Where frameworks are used, their application to guide the full evaluation process from planning to reporting can improve the quality of reporting of their use. A focus on evaluation at the design and development stages of interventions and a clear understanding of the purpose of the evaluation can help to ensure outcome measures are linked to framework components. However, there is a need to improve understanding of how framework and intervention components are defined. Training and documentation can play a role, but more consistent and precise reporting within the scientific literature is needed. Our set of indicators (see Table 3) can be used to guide the reporting of framework use. Those reporting an evaluation study can apply the indicators as a checklist to provide a clear and consistent description of how framework components have been applied across all stages of the evaluation. Reviewers and journal editors can also play a role in using the checklists available to appraise evaluation reports.

Strengths and limitations

The strengths of this study are that we developed a comprehensive checklist of indicators to appraise the use and reporting of evaluation frameworks, based on a widely accepted coding scheme designed to assess the use and reporting of theory [29]. Our checklist and its use as a guide to data extraction was piloted and developed iteratively, and agreed by all authors. This enabled us to review the use and reporting of different frameworks.

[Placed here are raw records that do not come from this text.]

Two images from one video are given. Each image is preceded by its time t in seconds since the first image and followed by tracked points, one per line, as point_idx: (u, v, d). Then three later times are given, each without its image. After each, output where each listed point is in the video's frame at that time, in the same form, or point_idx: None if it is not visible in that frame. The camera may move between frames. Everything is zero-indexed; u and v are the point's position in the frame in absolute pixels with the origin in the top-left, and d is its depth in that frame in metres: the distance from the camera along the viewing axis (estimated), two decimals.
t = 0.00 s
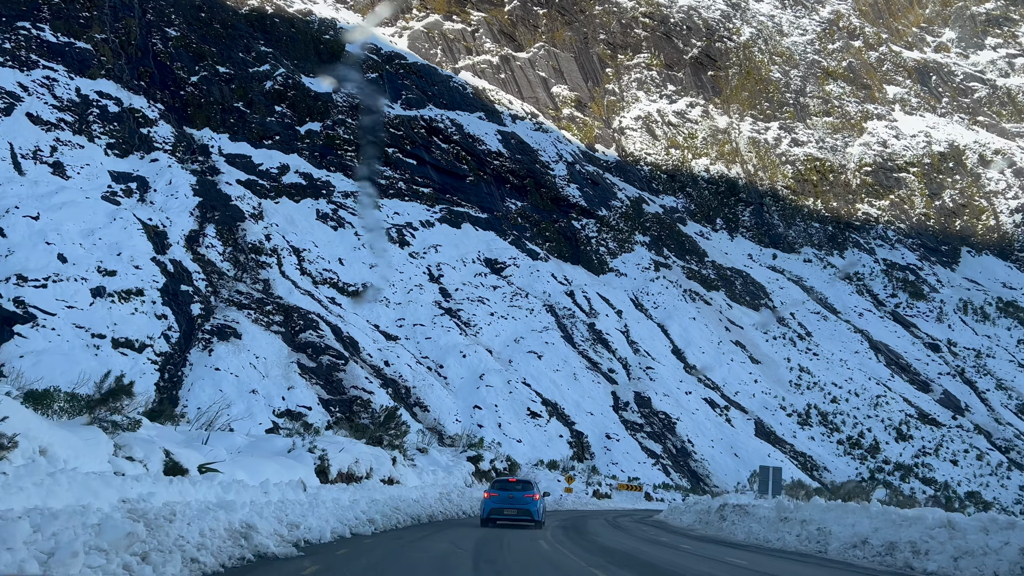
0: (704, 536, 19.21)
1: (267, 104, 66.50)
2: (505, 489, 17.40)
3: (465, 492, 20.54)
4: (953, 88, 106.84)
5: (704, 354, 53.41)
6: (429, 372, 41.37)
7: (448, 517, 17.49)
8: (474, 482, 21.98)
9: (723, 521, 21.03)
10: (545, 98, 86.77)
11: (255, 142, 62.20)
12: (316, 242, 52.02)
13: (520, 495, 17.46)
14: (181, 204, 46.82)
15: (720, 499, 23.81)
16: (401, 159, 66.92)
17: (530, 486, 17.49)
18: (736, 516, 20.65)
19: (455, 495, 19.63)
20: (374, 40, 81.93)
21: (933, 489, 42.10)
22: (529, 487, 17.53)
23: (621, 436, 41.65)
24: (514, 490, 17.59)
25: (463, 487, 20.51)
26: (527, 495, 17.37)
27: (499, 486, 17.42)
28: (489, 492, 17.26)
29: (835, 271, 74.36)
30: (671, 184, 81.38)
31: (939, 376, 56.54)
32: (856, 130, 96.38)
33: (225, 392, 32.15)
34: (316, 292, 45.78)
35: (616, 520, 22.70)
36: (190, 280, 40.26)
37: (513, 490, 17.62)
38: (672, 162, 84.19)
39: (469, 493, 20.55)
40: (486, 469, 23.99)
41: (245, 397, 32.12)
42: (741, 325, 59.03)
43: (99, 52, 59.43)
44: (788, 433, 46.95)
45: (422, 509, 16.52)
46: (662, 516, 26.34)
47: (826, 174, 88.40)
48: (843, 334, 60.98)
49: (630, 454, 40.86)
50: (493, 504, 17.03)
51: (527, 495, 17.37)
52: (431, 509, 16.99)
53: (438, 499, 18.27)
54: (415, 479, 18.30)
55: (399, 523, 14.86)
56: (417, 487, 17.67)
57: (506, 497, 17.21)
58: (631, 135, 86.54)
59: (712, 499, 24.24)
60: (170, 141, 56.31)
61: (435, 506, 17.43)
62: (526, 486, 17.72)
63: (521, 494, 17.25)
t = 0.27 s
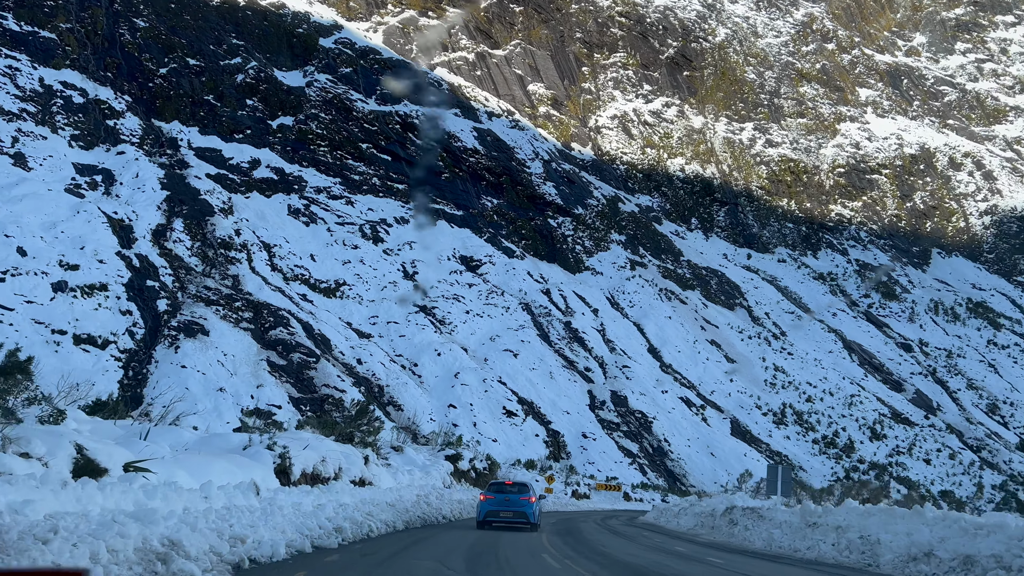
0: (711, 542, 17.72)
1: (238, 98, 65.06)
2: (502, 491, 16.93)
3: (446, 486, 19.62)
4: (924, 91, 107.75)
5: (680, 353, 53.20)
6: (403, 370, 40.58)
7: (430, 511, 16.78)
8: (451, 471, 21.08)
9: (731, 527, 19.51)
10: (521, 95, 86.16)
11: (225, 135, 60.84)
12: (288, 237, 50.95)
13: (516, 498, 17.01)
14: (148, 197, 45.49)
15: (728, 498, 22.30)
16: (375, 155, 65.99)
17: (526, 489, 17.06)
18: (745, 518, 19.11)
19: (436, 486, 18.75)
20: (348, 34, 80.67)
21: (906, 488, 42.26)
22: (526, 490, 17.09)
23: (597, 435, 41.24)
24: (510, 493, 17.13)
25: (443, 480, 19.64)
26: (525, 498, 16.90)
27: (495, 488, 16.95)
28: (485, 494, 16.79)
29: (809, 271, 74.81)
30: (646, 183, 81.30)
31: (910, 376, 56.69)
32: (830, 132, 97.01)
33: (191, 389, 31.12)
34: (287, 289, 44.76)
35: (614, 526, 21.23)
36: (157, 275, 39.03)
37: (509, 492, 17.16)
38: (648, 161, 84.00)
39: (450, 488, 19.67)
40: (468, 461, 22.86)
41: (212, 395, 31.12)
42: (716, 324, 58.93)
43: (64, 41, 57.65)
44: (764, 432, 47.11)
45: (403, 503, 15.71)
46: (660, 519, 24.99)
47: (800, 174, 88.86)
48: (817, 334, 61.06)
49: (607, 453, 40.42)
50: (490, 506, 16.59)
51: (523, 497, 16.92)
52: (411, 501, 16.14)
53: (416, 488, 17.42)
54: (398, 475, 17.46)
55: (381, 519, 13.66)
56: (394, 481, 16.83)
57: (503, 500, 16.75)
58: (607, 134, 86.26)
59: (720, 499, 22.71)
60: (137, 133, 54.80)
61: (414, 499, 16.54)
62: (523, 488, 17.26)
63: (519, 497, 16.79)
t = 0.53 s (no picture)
0: (720, 552, 15.70)
1: (204, 90, 63.47)
2: (493, 494, 16.86)
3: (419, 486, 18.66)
4: (891, 95, 108.43)
5: (652, 352, 52.95)
6: (372, 368, 39.69)
7: (407, 509, 16.01)
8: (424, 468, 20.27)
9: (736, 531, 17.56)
10: (494, 93, 85.47)
11: (191, 128, 59.32)
12: (254, 232, 49.74)
13: (507, 501, 16.96)
14: (109, 189, 43.97)
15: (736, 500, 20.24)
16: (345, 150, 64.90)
17: (517, 492, 17.03)
18: (755, 522, 16.98)
19: (409, 485, 17.86)
20: (318, 28, 79.32)
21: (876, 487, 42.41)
22: (516, 494, 17.07)
23: (570, 435, 40.75)
24: (501, 496, 17.09)
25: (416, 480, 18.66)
26: (515, 501, 16.87)
27: (485, 491, 16.88)
28: (476, 496, 16.70)
29: (780, 271, 75.10)
30: (619, 183, 81.11)
31: (879, 376, 57.04)
32: (800, 134, 97.69)
33: (151, 387, 29.99)
34: (253, 285, 43.60)
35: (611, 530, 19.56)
36: (117, 269, 37.64)
37: (499, 495, 17.11)
38: (621, 161, 83.80)
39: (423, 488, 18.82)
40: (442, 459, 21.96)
41: (173, 394, 30.02)
42: (688, 324, 58.82)
43: (22, 28, 55.64)
44: (736, 432, 46.97)
45: (375, 499, 14.83)
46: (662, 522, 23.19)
47: (771, 175, 89.16)
48: (788, 334, 61.18)
49: (579, 453, 39.90)
50: (480, 509, 16.45)
51: (514, 501, 16.90)
52: (385, 498, 15.28)
53: (388, 486, 16.56)
54: (363, 474, 16.11)
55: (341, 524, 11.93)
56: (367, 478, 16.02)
57: (494, 503, 16.66)
58: (580, 133, 85.92)
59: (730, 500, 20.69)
60: (99, 123, 53.01)
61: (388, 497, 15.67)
62: (513, 492, 17.23)
63: (509, 500, 16.76)
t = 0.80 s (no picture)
0: (739, 561, 14.12)
1: (167, 80, 61.70)
2: (481, 495, 17.60)
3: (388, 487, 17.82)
4: (858, 98, 110.55)
5: (622, 351, 52.71)
6: (338, 366, 38.76)
7: (379, 506, 15.31)
8: (394, 466, 19.54)
9: (753, 538, 16.01)
10: (465, 89, 84.64)
11: (152, 119, 57.60)
12: (217, 226, 48.47)
13: (495, 502, 17.71)
14: (65, 180, 42.14)
15: (746, 502, 18.76)
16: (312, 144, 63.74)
17: (504, 493, 17.75)
18: (776, 528, 15.48)
19: (378, 483, 17.06)
20: (285, 21, 77.80)
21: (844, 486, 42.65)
22: (503, 494, 17.78)
23: (540, 434, 40.29)
24: (488, 497, 17.82)
25: (385, 480, 17.83)
26: (503, 502, 17.59)
27: (473, 492, 17.63)
28: (464, 498, 17.47)
29: (748, 271, 75.47)
30: (590, 181, 80.87)
31: (846, 376, 57.42)
32: (768, 135, 98.42)
33: (106, 385, 28.78)
34: (215, 280, 42.37)
35: (612, 534, 17.94)
36: (72, 262, 36.06)
37: (487, 496, 17.87)
38: (591, 160, 83.55)
39: (393, 487, 18.06)
40: (412, 458, 21.18)
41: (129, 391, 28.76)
42: (658, 323, 58.72)
43: None
44: (705, 431, 46.89)
45: (344, 497, 14.04)
46: (661, 524, 21.64)
47: (740, 176, 89.54)
48: (756, 333, 61.32)
49: (549, 452, 39.42)
50: (468, 510, 17.28)
51: (501, 501, 17.63)
52: (357, 497, 14.52)
53: (357, 483, 15.78)
54: (328, 479, 14.57)
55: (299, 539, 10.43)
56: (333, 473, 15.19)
57: (481, 504, 17.44)
58: (550, 130, 85.50)
59: (739, 501, 19.22)
60: (55, 113, 49.72)
61: (357, 494, 14.90)
62: (501, 492, 18.00)
63: (496, 501, 17.48)
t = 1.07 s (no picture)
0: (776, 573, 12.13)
1: (127, 70, 59.80)
2: (467, 497, 17.92)
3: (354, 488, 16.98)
4: (825, 101, 111.68)
5: (592, 349, 52.38)
6: (303, 364, 37.73)
7: (349, 506, 14.54)
8: (362, 465, 18.75)
9: (784, 548, 13.94)
10: (434, 84, 83.71)
11: (111, 109, 55.75)
12: (178, 220, 47.02)
13: (481, 504, 17.97)
14: (18, 169, 39.96)
15: (763, 504, 16.85)
16: (278, 137, 62.39)
17: (490, 494, 18.02)
18: (810, 534, 13.57)
19: (343, 483, 16.25)
20: (251, 12, 76.08)
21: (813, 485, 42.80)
22: (489, 496, 18.02)
23: (510, 433, 39.71)
24: (475, 498, 18.11)
25: (352, 480, 17.00)
26: (488, 504, 17.88)
27: (459, 494, 17.96)
28: (449, 499, 17.81)
29: (717, 271, 75.75)
30: (560, 180, 80.52)
31: (813, 375, 57.80)
32: (737, 137, 99.06)
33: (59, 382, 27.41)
34: (175, 274, 40.98)
35: (615, 545, 15.90)
36: (23, 253, 34.38)
37: (474, 498, 18.15)
38: (561, 158, 83.17)
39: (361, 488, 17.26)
40: (381, 457, 20.40)
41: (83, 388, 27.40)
42: (628, 322, 58.53)
43: None
44: (675, 430, 46.73)
45: (310, 496, 13.23)
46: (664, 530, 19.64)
47: (708, 176, 89.85)
48: (724, 333, 61.47)
49: (519, 451, 38.84)
50: (453, 512, 17.61)
51: (487, 503, 17.92)
52: (324, 494, 13.73)
53: (324, 483, 14.95)
54: (287, 483, 13.48)
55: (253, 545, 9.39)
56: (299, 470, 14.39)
57: (467, 506, 17.76)
58: (521, 128, 84.94)
59: (752, 503, 17.36)
60: (8, 101, 46.92)
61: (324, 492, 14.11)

Limitations of our study include the fact that some studies may use frameworks or framework components in a way that is implied but not explicitly stated, and we acknowledge that this may have led to underrepresentation of the full use made of evaluation frameworks. A more detailed assessment of evaluation studies against each specific framework’s components may have provided greater insight into the limitations or fidelity of use and reporting of frameworks. This was not practical to do within a single review of multiple evaluation frameworks. Extracting details of outcome measures (findings) and intervention characteristics for all physical activity evaluation studies may have enabled a fuller appraisal of the quality of the studies and a comparison between those using and those not using an evaluation framework. This may have provided further insights on the impact of using evaluation frameworks on the quality of the evaluation study, however this was beyond the scope of this review.

Conclusion

Despite the use of evaluation frameworks being advocated to improve the rigour of evaluation studies, frameworks are underused and reported inconsistently in many studies. Applying an evaluation framework to inform both the evaluation and reporting of physical activity intervention studies facilitates a more systematic evaluation study. However, intervention and framework components need to be more precisely and consistently defined and documented to help improve the quality of reporting. Variability in the quality of reporting limits the comparability and transferability of evidence. This means that critical evidence that could be used to inform interventions to support the health of the population is not making it into the public domain. The indicators we developed enabled us to appraise the use and reporting of a range of different evaluation frameworks within evaluations of physical activity interventions. These indicators can be used by those reporting an evaluation to guide them in developing a systematic evaluation report, and by reviewers and journal editors to appraise evaluation studies that have reported the use of an evaluation framework.